Des points particuliers restent à traiter, qui le seront pour partie dans le projet de loi relatif à l'élection des conseillers territoriaux et au renforcement de la démocratie locale. Il en va ainsi du seuil à partir duquel le conseil municipal sera désigné au scrutin de liste. Autant vous dire que le seuil actuel, fixé à cinq cents habitants, est pour le moins incompris dans un département rural comme le mien, l'Aube.
Il est une autre question à trancher, c'est la prise en compte ou non de l'échelon intercommunal dans le cumul des mandats.

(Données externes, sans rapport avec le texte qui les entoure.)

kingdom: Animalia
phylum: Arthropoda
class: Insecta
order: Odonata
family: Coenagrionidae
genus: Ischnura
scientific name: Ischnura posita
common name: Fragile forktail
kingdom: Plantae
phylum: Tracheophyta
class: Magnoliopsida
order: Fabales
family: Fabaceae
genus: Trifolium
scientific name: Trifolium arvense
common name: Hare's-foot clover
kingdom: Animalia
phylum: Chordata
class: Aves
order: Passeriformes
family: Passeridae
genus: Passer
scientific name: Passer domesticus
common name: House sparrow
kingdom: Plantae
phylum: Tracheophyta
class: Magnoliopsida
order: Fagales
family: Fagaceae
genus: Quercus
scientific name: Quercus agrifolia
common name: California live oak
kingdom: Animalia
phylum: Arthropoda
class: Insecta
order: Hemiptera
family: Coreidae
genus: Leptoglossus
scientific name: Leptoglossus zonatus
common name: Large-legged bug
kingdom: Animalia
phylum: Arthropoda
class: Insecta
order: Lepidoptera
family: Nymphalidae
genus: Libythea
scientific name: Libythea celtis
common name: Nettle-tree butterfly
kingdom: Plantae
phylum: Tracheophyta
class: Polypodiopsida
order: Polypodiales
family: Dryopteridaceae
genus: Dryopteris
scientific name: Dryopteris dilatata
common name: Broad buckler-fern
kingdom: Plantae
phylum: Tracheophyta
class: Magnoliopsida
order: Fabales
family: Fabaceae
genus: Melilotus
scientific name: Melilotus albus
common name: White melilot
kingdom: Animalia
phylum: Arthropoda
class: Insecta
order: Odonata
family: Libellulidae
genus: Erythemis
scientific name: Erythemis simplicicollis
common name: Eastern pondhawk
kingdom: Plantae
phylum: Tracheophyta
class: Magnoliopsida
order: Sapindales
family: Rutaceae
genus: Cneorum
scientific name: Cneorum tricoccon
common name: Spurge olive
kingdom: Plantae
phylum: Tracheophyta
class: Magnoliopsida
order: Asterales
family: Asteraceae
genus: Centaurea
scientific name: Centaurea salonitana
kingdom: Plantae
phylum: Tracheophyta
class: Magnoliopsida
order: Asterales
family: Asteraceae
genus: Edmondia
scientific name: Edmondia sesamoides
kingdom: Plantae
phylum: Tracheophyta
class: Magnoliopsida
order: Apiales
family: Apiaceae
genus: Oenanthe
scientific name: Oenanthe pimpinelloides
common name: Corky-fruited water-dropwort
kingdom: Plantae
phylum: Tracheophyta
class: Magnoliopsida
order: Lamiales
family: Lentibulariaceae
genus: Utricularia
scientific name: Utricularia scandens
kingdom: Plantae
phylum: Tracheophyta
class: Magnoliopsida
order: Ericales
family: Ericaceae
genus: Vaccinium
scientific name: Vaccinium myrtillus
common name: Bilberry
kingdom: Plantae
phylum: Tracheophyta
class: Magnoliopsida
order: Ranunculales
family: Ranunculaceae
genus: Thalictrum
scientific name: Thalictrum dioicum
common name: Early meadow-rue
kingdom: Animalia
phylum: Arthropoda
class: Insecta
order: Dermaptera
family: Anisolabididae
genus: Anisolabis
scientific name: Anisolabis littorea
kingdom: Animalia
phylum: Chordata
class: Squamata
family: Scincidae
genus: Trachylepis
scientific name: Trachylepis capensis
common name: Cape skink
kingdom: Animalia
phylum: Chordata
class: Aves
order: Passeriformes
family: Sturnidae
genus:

Vous le savez, ce sont nos concitoyens les plus ruraux, attachés à leur canton et à leur conseiller général, qui s'interrogent le plus sur cette réforme. En Champagne-Ardenne, pour analyser ce que je connais le mieux, il y aura 138 conseillers territoriaux – contre 49 conseillers régionaux actuellement – et 33 dans l'Aube, soit autant que de conseillers généraux actuels, dans un département où le canton le moins peuplé – deux mille habitants – représente neuf fois moins en population que le plus grand – près de vingt mille habitants. Chacun comprend donc aujourd'hui la nécessité de ce redécoupage, et nous devrions connaître par décret dans quelques mois la nouvelle carte administrative.
Ce n'est pas une mince tâche de définir une nouvelle carte, qui inscrira chaque département dans la logique nationale tout en relevant d'une approche pragmatique, approuvée au niveau local.
Il faut dire que, dans certaines circonstances, les nouveaux découpages ont fait l'objet de propositions mal comprises sur le terrain – je pense en particulier à certaines modifications de circonscription applicables lors des prochaines élections législatives.
Monsieur le ministre de l'intérieur, ministre des collectivités territoriales, était vendredi dernier dans l'Aube, à Méry-sur-Seine, pour inaugurer une nouvelle gendarmerie. Sa présence, son intervention, tout comme sa proximité ont été très appréciées. Mais, dans les discussions qui ont suivi la visite ministérielle, est revenue en débat l'incompréhension des élus et des habitants de ce canton concernant un autre découpage, celui de la circonscription.
Ce canton de Méry-sur-Seine va en effet être raccordé à une circonscription qui ne correspond ni aux habitudes de ses habitants, ni à leurs centres d'intérêt et encore moins à leur bassin de vie. Ce canton est naturellement tourné vers Romilly-sur-Seine, à une quinzaine de minutes, et non vers Bar-sur-Aube, distante de plus de cent kilomètres. Si ce sont les mêmes doigts qui tiennent les mêmes ciseaux en proposant les mêmes solutions avec autant d'incompréhension, on ne peut qu'être inquiet. (Approbations sur les bancs du groupe SRC.)
Le redécoupage doit être du « cousu main », qui prenne en compte les nécessaires exigences d'équilibre démographique de la réforme, mais aussi la réalité, les habitudes, le contexte local. En effet, dans une même circonscription, regrouper, redéfinir des cantons, c'est aussi supprimer des chefs-lieux qui, souvent dans ces bassins ruraux à faible population, sont autant de bourgs centres, de lieux de rencontre, où s'ancrent de habitudes de vie et où subsistent commerces, associations et services ; ce sont des lieux de réflexion où le conseiller général, les maires et les élus municipaux préparent l'avenir.
Mes chers collègues, monsieur le ministre, ce projet de loi est aussi l'occasion de pointer certains points qui sont autant d'interrogations dans la mise en oeuvre de cette réforme, partant du principe que tout projet dont on partage les grandes lignes peut toujours être amélioré et nécessite, dans sa phase de mise en place, beaucoup de soin.